I've treated a lot of runners in my career.
There are many ways to get them back to pain free running (fixing impairments, reducing force leaks, optimizing biomechanics, reframing perceptions, capacity management, and cadence training).
But one easy way to reduce pain and improve your movement during running is to repeatedly remind your body of a better way to move.
How do you do this?
Perform intermittent corrective exercises during a run.
Breaking Up a Run
I learned this from my former boss, Peter Schultz.
We were sharing a hip patient that was doing very well. He had a lot less pain, he was moving better, his strength had improved, and his running mechanics were becoming much more efficient.
However, every time he went for a long run he started to have hip pain 45 minutes into the run.
We tried different interval running patterns, different movement exercises, different aerobic capacity training, and even different cues. Nothing was working.
During our time working with him we always noticed a big difference in his movement patterns after getting his hips activated.
So Pete told the patient to take his resistance loop band with him on the run and perform a quick basic hip activation circuit every 30 minutes of his run.
The patient came back in the following week and had performed two successful 90 minute runs without any pain.
Why Does This Work
There are many possible reasons why this intermittent corrective exercise run method worked:
- Allows fatigued muscles to recover
- Forced Interval Training
- Run-Walk-Run Type of Programming
- Energy system recovery
- Perception modification
- Provides a physical and mental "reset"
- Activates more efficient muscles
There will never be a black and white answer for this. It will always be different for each individual.

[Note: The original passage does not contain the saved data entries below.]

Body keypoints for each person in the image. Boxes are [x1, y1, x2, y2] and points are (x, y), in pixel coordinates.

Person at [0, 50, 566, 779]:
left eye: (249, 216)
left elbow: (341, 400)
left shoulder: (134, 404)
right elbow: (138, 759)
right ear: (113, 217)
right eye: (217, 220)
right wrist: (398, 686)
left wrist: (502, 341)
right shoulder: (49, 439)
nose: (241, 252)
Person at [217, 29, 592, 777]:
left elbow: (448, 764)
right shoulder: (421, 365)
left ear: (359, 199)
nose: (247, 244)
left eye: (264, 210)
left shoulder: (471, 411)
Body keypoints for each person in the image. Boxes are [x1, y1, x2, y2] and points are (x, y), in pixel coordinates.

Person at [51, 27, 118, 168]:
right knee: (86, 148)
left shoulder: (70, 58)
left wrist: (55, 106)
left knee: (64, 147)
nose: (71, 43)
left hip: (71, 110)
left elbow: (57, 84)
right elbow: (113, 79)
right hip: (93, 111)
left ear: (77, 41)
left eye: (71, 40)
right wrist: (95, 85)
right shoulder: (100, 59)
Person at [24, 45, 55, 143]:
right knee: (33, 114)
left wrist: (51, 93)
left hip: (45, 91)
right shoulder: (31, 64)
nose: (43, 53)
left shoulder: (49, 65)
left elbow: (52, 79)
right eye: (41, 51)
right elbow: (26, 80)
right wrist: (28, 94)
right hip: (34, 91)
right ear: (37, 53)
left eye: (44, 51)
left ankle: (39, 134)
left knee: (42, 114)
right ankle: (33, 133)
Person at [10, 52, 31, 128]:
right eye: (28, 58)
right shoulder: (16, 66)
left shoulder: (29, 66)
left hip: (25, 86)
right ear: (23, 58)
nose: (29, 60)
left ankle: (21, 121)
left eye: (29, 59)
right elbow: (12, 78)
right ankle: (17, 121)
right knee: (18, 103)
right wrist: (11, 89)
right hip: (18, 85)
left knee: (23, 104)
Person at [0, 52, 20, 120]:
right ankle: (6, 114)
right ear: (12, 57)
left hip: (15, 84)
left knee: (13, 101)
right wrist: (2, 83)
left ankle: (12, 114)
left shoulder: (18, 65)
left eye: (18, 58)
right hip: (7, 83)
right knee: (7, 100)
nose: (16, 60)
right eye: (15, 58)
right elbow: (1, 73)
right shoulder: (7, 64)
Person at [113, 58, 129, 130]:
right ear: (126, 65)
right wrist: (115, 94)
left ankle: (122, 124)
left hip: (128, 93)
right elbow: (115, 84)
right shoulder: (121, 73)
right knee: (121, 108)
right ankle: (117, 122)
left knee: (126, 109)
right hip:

However, I think one important consideration is that it reminds the body of a more optimal movement pattern. It wakes up certain muscles and fosters better positions. It stimulates a new, more efficient gait cycle.
The body has a memory. Both long term with histological changes, and short term with neurological changes. Simple corrective exercises can help to create a short-term movement pattern memory.
Another reason why it works is because many runners constantly train to (and past) fatigue. In a fatigued state many compensations occur. These compensations can easily turn into injuries. This is why many PTs can make a living by specializing in treating runners (or Crossfit Athletes).
By taking a short rest period and performing movements that help reduce compensations, athletes can prevent themselves from falling into maladaptive movement states.
What to Do
If you're having pain or soreness during an activity the first thing you should do is see a physical therapist.
After this, you can identify possible interventions that will help improve your body's short term resiliency and perform them at intervals during your activity.
I recently did this myself upon returning to running from a serious back injury. At short intervals I performed some basic core exercises and a quick Chris Johnson marching exercise, then returned to the run. Not only did it prevent pain and soreness, but I felt that my running form improved as well.
Bottom Line
Add some healthy variability into your activities.
It might help shift your system into a more efficient pattern and reduce the risk of maladaptive compensations.